== Extracted material ==

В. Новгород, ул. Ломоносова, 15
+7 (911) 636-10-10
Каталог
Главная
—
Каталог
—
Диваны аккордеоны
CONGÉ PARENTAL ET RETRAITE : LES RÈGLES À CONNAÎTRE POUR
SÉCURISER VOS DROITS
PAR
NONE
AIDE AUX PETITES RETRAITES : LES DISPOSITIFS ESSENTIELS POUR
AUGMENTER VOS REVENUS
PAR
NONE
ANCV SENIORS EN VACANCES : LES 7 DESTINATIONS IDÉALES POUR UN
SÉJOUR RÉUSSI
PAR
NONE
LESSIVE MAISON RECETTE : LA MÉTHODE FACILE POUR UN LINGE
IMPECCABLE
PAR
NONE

===

Task requirements: Please transcribe the listing in its entirety, exactly.

Task answer:
В. Новгород, ул. Ломоносова, 15
+7 (911) 636-10-10
Каталог
Главная
—
Каталог
—
Диваны аккордеоны
CONGÉ PARENTAL ET RETRAITE : LES RÈGLES À CONNAÎTRE POUR
SÉCURISER VOS DROITS
PAR
NONE
AIDE AUX PETITES RETRAITES : LES DISPOSITIFS ESSENTIELS POUR
AUGMENTER VOS REVENUS
PAR
NONE
ANCV SENIORS EN VACANCES : LES 7 DESTINATIONS IDÉALES POUR UN
SÉJOUR RÉUSSI
PAR
NONE
LESSIVE MAISON RECETTE : LA MÉTHODE FACILE POUR UN LINGE
IMPECCABLE
PAR
NONE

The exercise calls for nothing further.